Activity -
In the blog post below about seeing a counselor, why has the writer stayed away from a support group?

Text shown -
Thursday, April 28, 2016

Therapy done right

I saw a counselor today, he was very nice, I've seen him before. Pretty much he recommended I attend a breast cancer support group, AA and a one on one counselor to see which is the best fit for me. I honestly have stayed away from a support group because I didn't want to be surrounded by "those people".... You know, other breast cancer having women.

My boss stated my situation perfectly today. I am finally having to accept that I have breast cancer. I have lived in a state of awareness refusing to move to the next state of acceptance. I just fucking hate that I have it, I hate talking about it, I hate living with an invisible disease that could kill me, I hate that there is no reason for me to have it, I hate that within a month of receiving my Masters I learned that my whole life would change for the worst, I hate that I can speak first hand about chemo, I really, really hate that my body is going to be forever changed this month.

I don't know how to travel gracefully between these states, why do tears have to be involved?!! I so hate crying but am coming to terms with the fact that this damn journey is partly a trail of tears. This stupid journey has so many twists and turns, I have no control!!! Man that pisses me off, I like control!

Today was a good day even though I cried, saw a therapist and had a profound realization that I in fact have breast cancer. I enjoyed a Dr Pepper, my favorite, had a bunch of kickass people reach out offering support and hugs and am going to look for a breast cancer support group. Thanks to y'all for reading my blog and letting me know you're there for me.

(Items listed in a dataset)
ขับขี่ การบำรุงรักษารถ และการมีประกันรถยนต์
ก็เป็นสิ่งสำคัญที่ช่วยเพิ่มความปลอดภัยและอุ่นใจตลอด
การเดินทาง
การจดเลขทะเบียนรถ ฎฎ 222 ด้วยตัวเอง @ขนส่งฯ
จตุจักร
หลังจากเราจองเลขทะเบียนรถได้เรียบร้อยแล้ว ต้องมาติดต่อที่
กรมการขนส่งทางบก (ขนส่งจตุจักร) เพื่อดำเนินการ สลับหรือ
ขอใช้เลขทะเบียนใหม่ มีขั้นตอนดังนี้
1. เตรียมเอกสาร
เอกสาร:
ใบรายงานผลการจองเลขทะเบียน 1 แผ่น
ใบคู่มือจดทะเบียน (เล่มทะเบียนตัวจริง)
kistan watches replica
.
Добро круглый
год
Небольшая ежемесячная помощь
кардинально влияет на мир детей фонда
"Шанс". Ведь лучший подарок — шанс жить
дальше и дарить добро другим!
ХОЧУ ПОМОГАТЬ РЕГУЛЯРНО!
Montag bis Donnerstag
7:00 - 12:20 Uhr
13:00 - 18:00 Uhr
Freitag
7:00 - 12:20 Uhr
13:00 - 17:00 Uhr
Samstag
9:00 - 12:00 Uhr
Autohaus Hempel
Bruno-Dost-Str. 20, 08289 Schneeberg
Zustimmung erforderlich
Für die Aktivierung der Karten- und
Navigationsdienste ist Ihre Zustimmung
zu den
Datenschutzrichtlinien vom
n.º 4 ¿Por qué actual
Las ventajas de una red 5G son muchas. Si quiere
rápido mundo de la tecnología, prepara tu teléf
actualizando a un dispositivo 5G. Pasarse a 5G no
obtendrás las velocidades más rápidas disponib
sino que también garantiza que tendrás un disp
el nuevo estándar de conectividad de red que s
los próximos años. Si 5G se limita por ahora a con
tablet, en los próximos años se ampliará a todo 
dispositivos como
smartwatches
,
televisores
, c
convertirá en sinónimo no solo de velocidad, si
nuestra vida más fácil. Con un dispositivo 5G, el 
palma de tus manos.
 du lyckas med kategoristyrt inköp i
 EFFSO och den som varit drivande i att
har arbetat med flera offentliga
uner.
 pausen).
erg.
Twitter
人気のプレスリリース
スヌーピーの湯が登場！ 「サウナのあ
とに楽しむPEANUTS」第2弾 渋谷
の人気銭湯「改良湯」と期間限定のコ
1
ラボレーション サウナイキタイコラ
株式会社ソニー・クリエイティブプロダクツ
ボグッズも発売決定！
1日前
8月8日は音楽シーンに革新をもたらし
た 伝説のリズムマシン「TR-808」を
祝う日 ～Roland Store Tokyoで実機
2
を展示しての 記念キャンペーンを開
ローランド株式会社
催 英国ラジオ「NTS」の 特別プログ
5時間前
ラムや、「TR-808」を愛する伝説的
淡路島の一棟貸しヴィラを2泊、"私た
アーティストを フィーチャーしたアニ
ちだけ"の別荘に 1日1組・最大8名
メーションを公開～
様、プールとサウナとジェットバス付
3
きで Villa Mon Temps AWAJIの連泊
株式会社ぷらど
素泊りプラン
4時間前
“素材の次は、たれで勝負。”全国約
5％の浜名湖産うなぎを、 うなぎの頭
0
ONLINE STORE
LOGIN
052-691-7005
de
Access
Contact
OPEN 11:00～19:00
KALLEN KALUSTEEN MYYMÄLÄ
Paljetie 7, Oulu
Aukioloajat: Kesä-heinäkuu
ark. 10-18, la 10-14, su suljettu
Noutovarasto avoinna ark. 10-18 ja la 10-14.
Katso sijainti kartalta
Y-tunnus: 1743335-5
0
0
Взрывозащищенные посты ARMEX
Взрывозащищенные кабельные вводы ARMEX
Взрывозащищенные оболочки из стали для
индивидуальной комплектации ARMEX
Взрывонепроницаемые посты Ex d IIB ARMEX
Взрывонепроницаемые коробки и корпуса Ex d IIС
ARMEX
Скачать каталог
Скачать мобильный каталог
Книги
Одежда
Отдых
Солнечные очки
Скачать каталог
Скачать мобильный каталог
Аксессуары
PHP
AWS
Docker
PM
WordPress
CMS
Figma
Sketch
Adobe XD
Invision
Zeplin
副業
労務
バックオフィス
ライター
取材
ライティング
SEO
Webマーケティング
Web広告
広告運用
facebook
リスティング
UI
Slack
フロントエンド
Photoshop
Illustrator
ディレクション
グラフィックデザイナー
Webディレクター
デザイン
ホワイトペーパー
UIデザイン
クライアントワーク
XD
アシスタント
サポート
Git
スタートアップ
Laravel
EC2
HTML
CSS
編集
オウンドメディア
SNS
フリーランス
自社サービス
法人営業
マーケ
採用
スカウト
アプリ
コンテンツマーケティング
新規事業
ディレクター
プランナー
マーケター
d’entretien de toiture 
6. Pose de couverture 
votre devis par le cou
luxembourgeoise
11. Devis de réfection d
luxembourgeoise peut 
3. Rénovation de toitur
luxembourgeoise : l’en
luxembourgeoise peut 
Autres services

Finished exercise -
The writer didn't want to be surrounded by "those people," meaning other women with breast cancer.